Update the workshop announcement below: restate its passage from "B) Remote workshop, teacher" up to and including "future work (https://correlation-machine.com/CHIELD/).", replacing "Remote workshop" with "Online workshop".

::: Source excerpt :::

Aarhus Universitets segl

Workshop: "Using Causal Inference to Express, Explore and Extend your Research"

We will learn about and discuss a tool (Directed Acyclical Graphs, or Graphical Causal Models), which is very useful to describe and discuss implied causal mechanisms, which helps in structuring and writing research papers and even grant applications.

Oplysninger om arrangementet

Tidspunkt

Torsdag 23. november 2023,  kl. 10:00 - 13:00

Using Causal Inference to Express, Explore and Extend your Research

Date and time: Thursday November 23rd – 10am to 1pm

Venue: 
A) Local collective attendance in Nobelparken, Building 1485-238 (Zoom-link will be send to email at the day for workshop).
B) Remote workshop, teacher on zoom (Zoom-link will be send to email at the day for workshop).

The teacher: Sean Roberts (an associate professor at Cardiff University - https://profiles.cardiff.ac.uk/staff/robertss55) has been working on describing and formalizing the different causal assumptions implicit in studies of the evolution of language to better guide our understanding and the planning of future work (https://correlation-machine.com/CHIELD/).

::: Given data :::

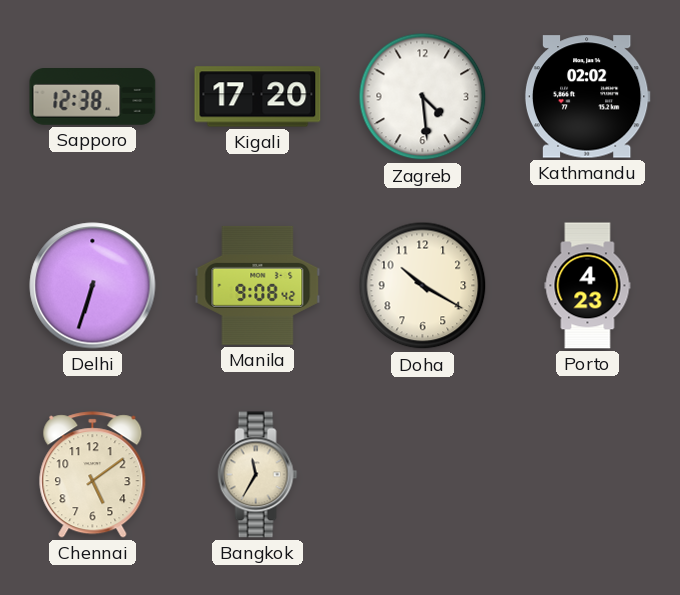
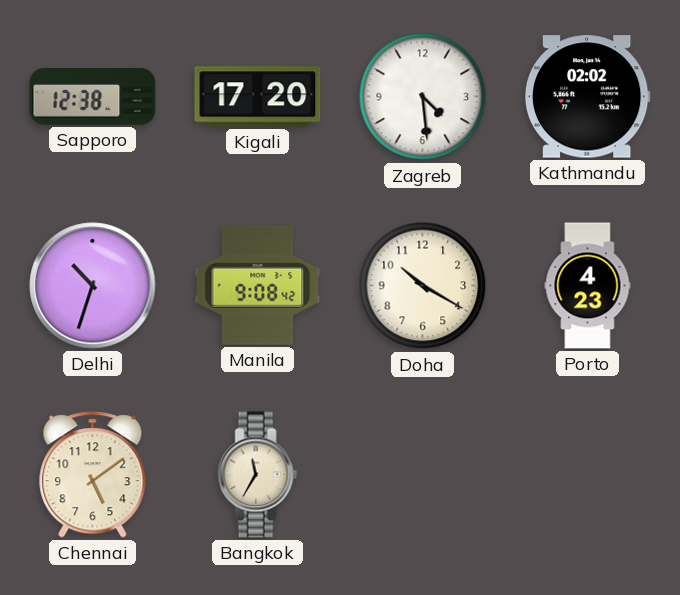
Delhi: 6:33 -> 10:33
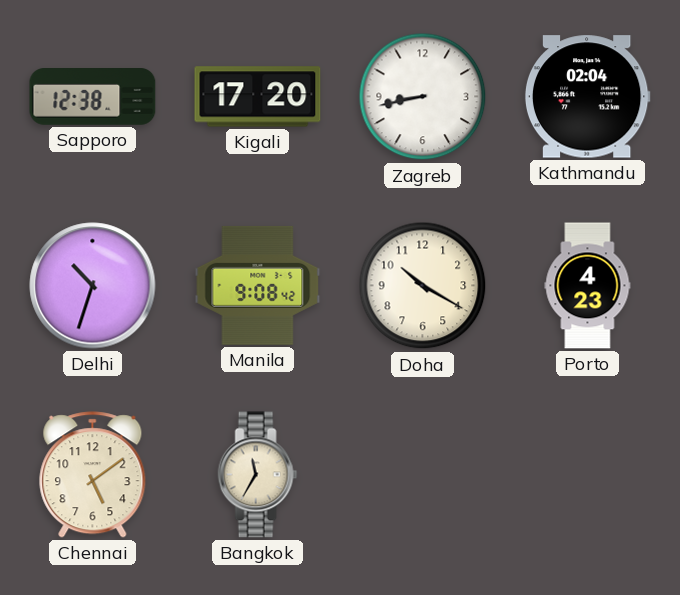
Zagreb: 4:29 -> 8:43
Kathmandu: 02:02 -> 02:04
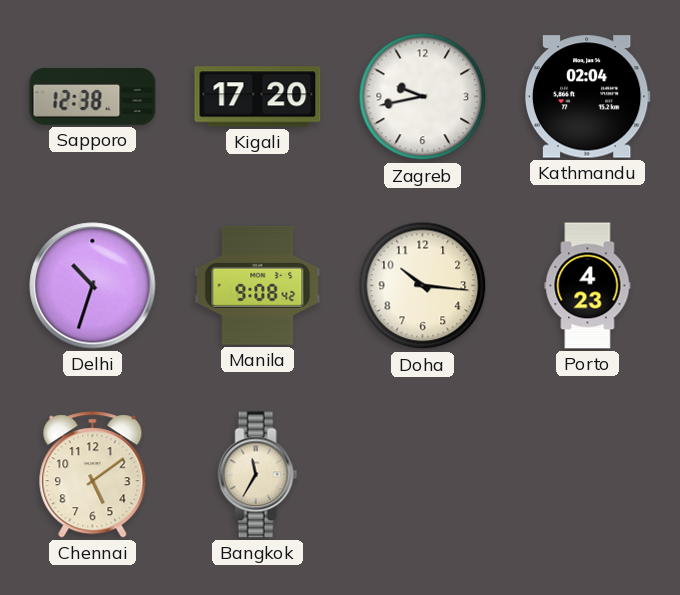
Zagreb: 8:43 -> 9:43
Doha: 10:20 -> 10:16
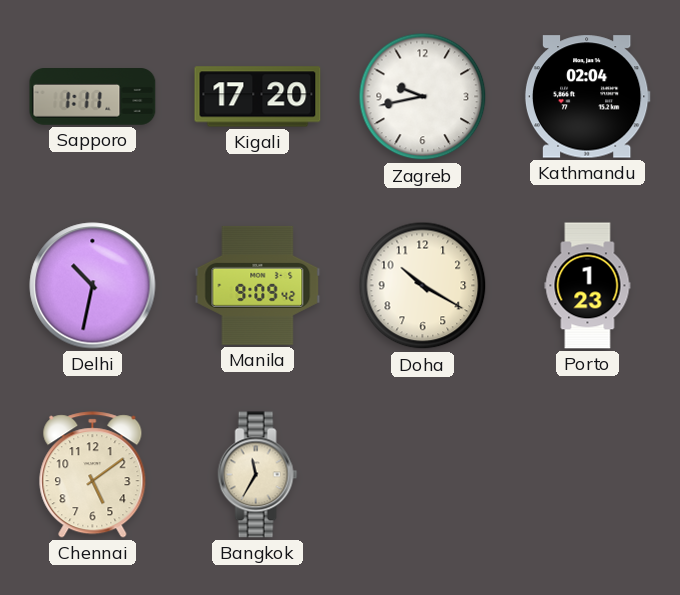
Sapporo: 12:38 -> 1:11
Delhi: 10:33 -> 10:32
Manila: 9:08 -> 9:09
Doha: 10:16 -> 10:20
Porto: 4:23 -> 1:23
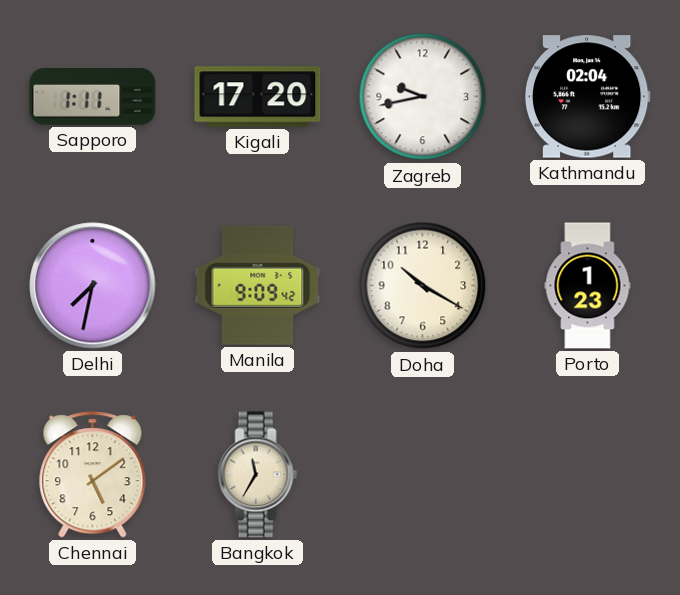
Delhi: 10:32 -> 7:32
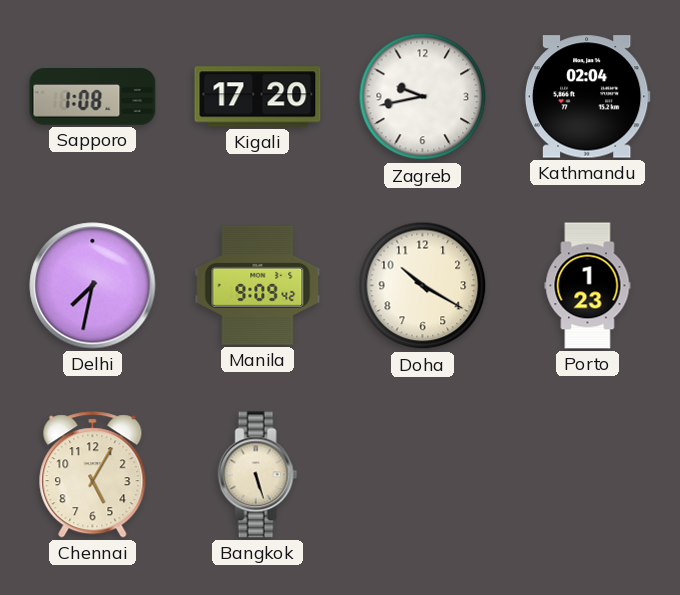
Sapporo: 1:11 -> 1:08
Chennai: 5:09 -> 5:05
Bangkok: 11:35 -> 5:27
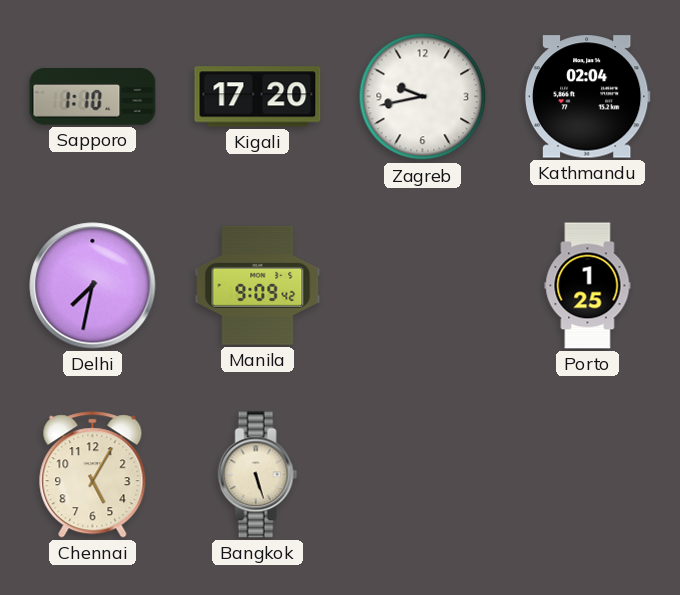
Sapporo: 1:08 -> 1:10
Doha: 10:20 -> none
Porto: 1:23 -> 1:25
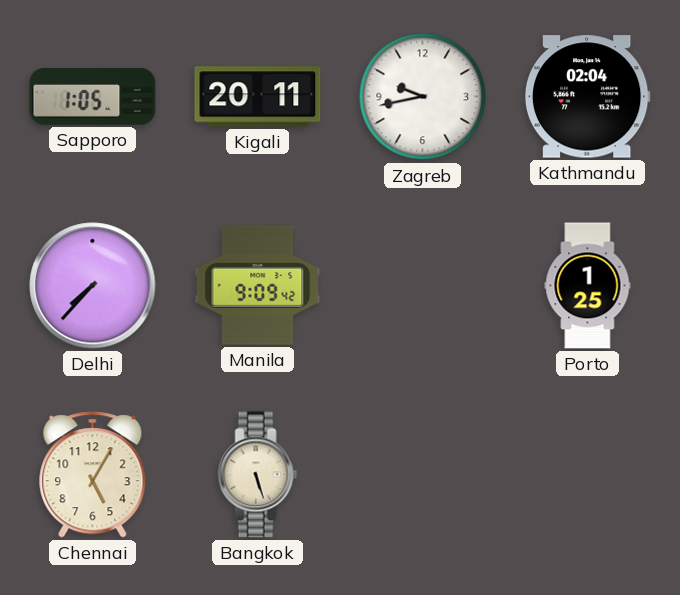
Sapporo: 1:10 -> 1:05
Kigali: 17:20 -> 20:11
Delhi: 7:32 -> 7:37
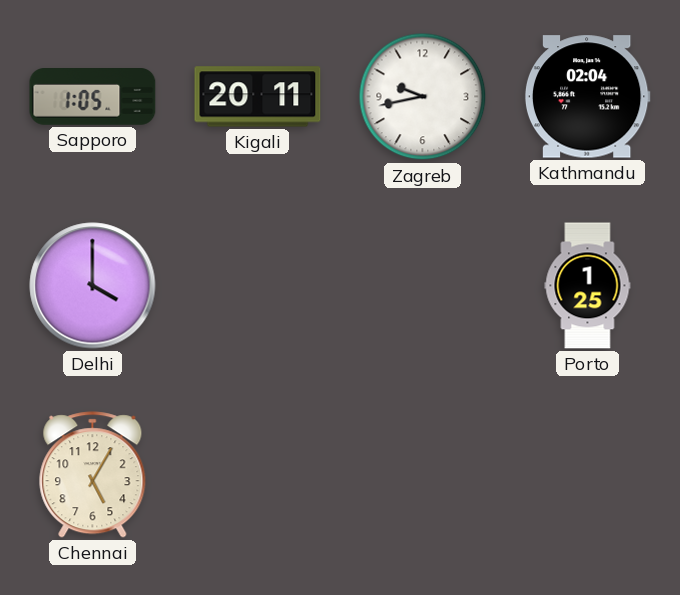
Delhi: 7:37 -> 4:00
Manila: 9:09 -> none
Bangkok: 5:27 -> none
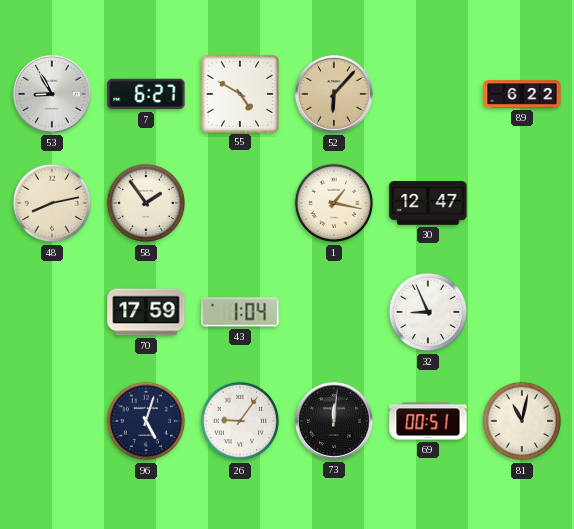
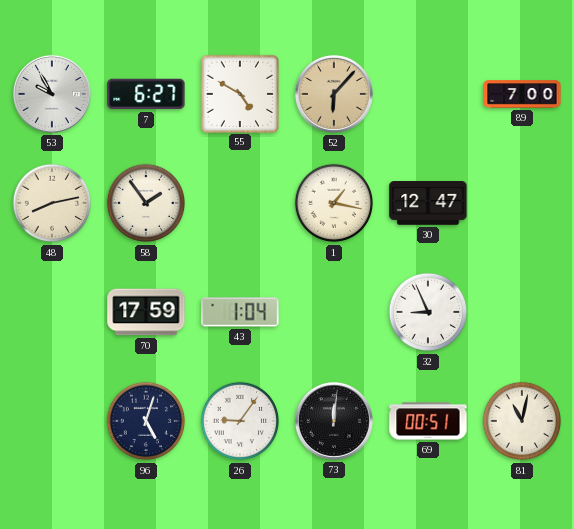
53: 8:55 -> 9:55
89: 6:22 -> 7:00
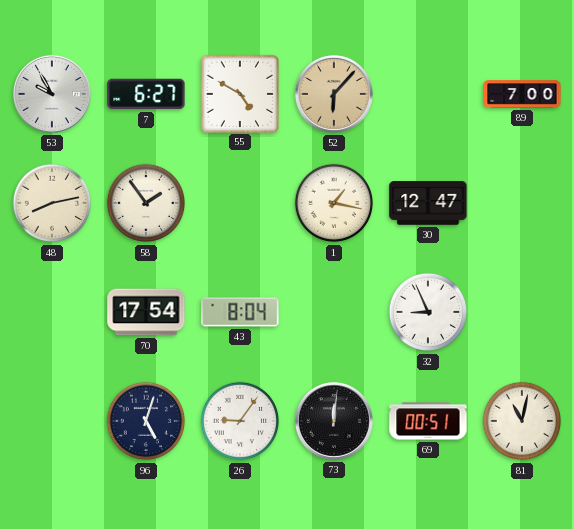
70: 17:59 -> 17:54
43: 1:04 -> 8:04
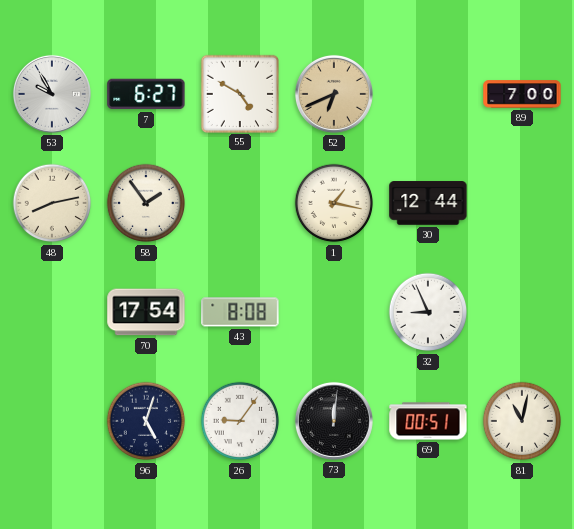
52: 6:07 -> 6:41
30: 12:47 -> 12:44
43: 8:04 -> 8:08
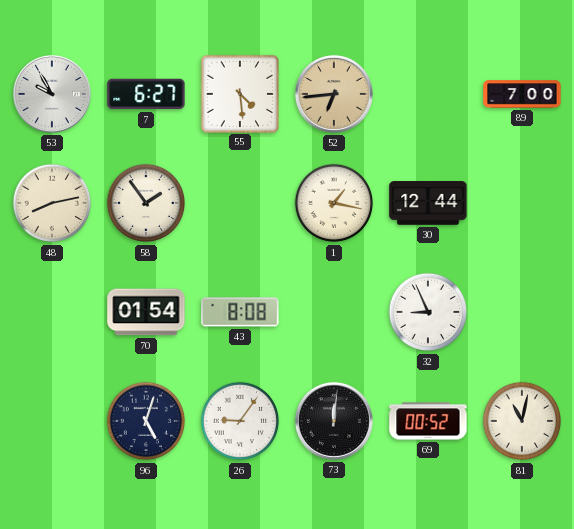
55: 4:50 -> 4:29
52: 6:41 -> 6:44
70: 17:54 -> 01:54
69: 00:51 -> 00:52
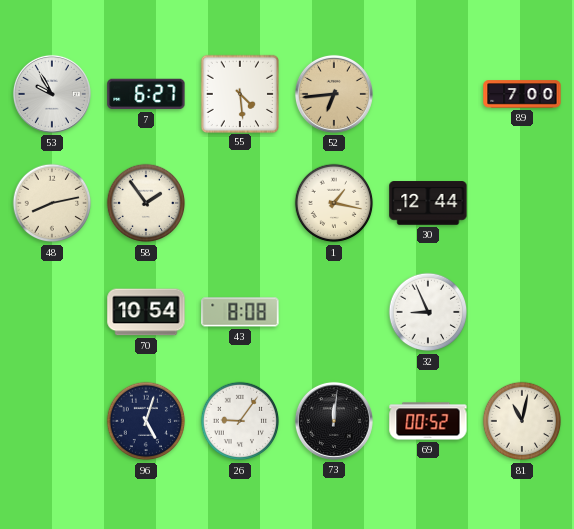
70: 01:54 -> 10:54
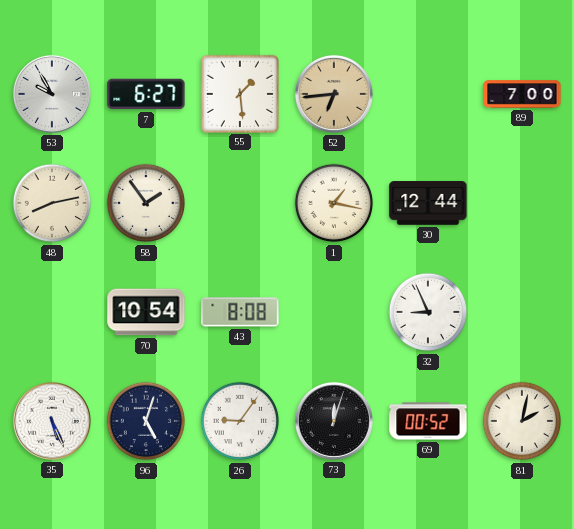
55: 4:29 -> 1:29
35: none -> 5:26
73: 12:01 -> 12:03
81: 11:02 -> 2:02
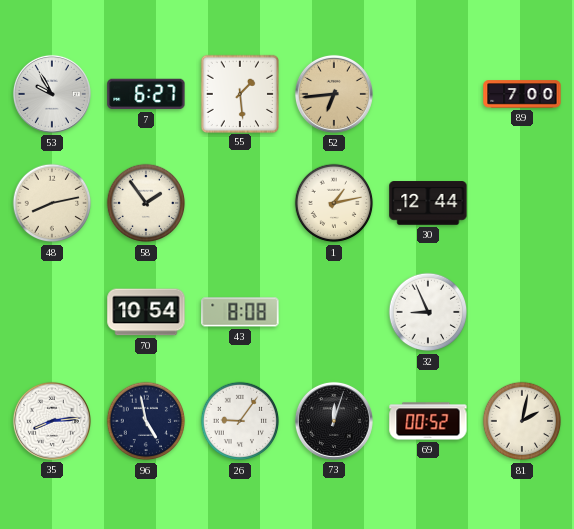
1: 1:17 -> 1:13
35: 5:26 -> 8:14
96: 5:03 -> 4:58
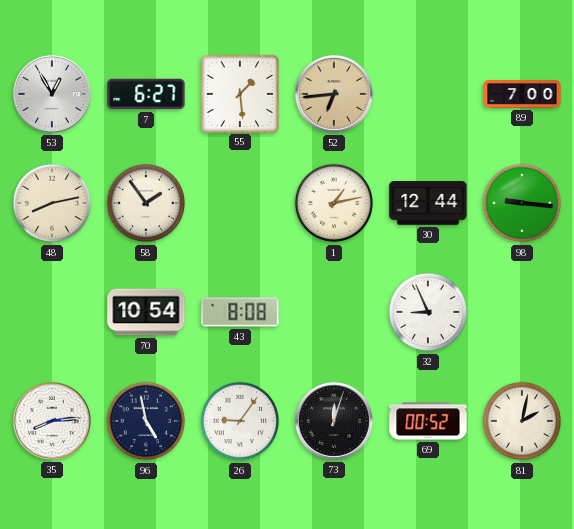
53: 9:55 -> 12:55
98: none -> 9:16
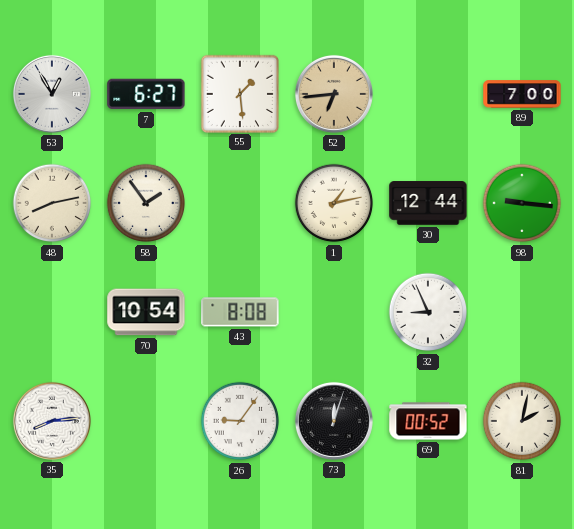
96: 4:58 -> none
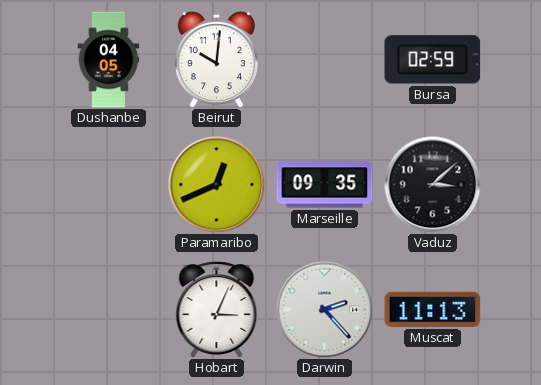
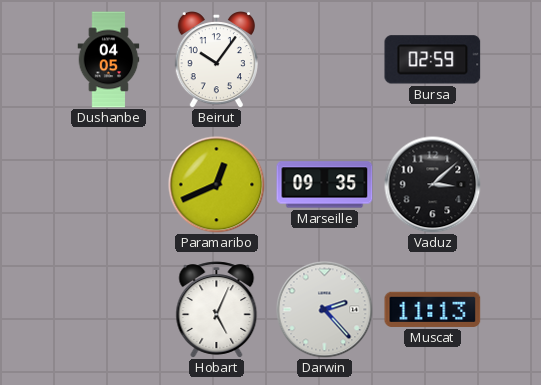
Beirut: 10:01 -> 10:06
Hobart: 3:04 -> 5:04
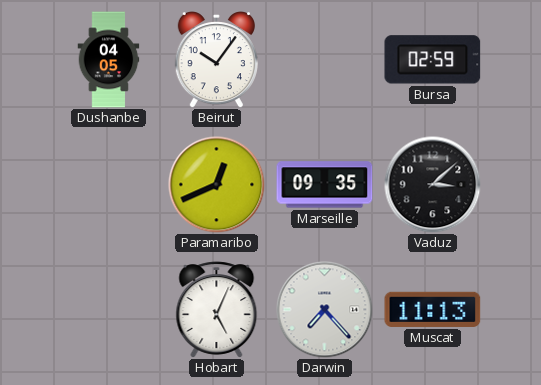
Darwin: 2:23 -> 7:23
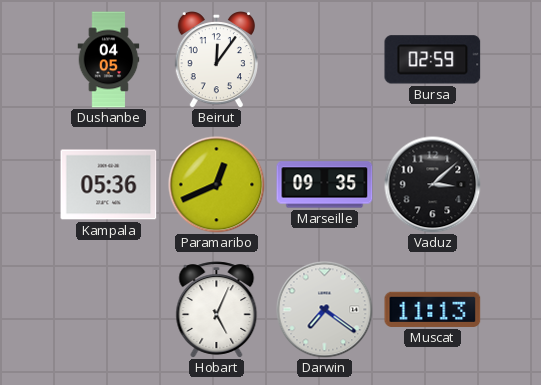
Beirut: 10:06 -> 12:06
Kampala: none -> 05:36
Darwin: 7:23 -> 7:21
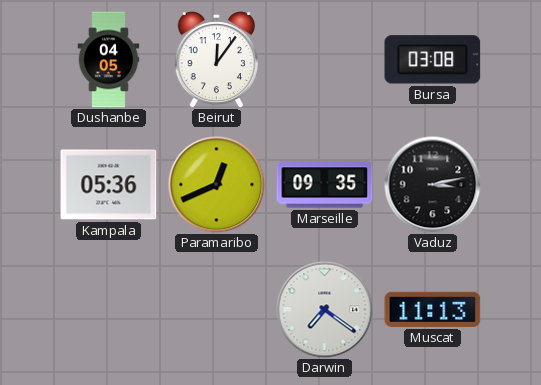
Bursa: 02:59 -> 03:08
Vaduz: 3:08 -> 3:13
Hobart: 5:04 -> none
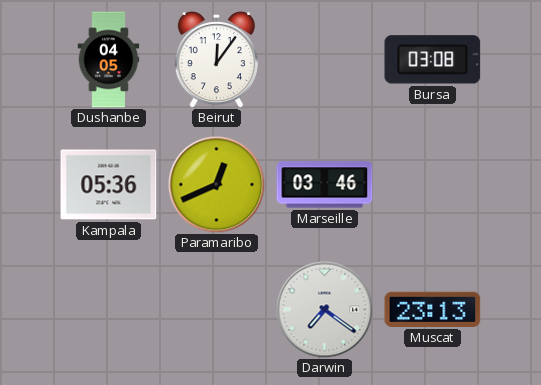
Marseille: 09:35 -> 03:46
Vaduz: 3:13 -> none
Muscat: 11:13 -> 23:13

:::

*Task output*:
B) Online workshop, teacher on zoom (Zoom-link will be send to email at the day for workshop).

The teacher: Sean Roberts (an associate professor at Cardiff University - https://profiles.cardiff.ac.uk/staff/robertss55) has been working on describing and formalizing the different causal assumptions implicit in studies of the evolution of language to better guide our understanding and the planning of future work (https://correlation-machine.com/CHIELD/).